Pensaba yo que este cambio veraniego me distraería de tal manera que podría tomar fuerza para olvidarme del todo. Resultó una experiencia gratificante: bañarme en el Cantábrico; estudiar sobre una roca mirando al mar; conocer aquella zona de Vizcaya; atender a las monjas, con problemas muy serios a veces.
Algún día olvidé en parte mi situación, pero la angustia seguía minándome implacable. Tedio de vivir. Nada hay que apetezca más mi naturaleza que el matrimonio Hubiese preferido morir para ir ya a Dios. Él será el único que llenará del todo nuestro corazón. ¿Por qué habría abrazado aquella ley inhumana?

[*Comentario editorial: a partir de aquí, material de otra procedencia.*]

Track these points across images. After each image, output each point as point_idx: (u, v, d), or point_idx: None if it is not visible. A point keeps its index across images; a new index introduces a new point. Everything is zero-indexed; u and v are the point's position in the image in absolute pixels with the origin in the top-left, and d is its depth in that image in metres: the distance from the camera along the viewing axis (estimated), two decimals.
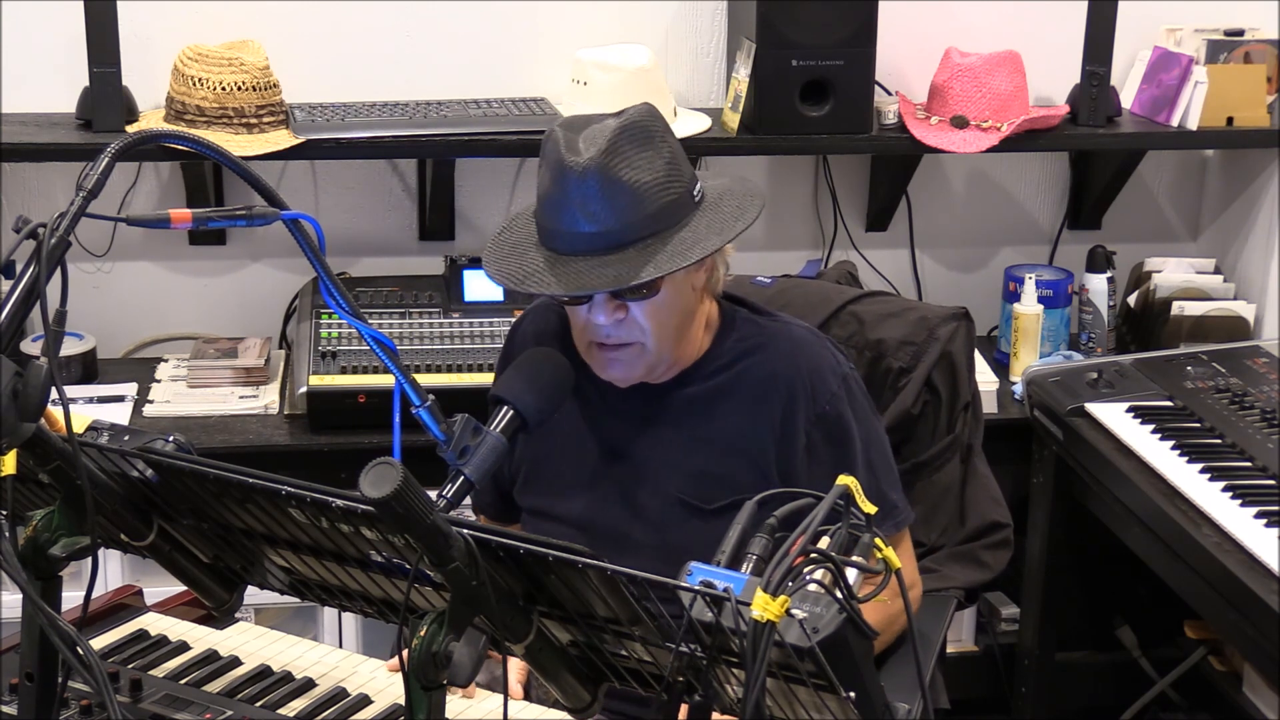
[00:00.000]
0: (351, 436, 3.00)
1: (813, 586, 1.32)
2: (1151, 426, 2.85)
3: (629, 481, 2.14)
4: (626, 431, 2.15)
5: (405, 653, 1.42)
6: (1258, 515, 2.52)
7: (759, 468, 2.08)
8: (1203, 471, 2.67)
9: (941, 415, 2.41)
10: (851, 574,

Regresé de Lequeitio igual. No; peor. La chica seguía sonriendo y deshaciéndose en cumplidos. Yo no podía aguantar.
Tenía que luchar directa e indirectamente. Me quedaba el recurso del psiquiatra. Una noche, después del rosario estando yo solo, me caí en la sacristía, dentro de una crisis de angustia. No llegué a perder el sentido. Mi deseo era que nadie se percatase de cuanto me ocurría.
Tuve que ponerme en tratamiento psiquiátrico. Quería vivir feliz mi sacerdocio, pero no lo conseguía. Mi depresión era muy profunda. Hubo algo que me ayudó indirectamente en todo esto: Don Luciano, el cura de Rumos, iba a marchar pronto a Roncesvalles como beneficiado. Me encomendaron del obispado el servicio de aquel pueblo. Tenía una casa parroquial nueva, con salón para reuniones y todo; era un pequeño chalé. Poco tiempo me quedaba para residir en el pueblo de Almarro.
Con la perspectiva de más de cincuenta años no juzgo a aquella chica con dureza ¡pobre! En aquellos días no podía comprender su alma. Hoy la juzgo como llena de represiones y ¡cuánto tuvo que sufrir! A fin de cuentas, si ella llegó a quererme, había de renunciar también a un amor imposible.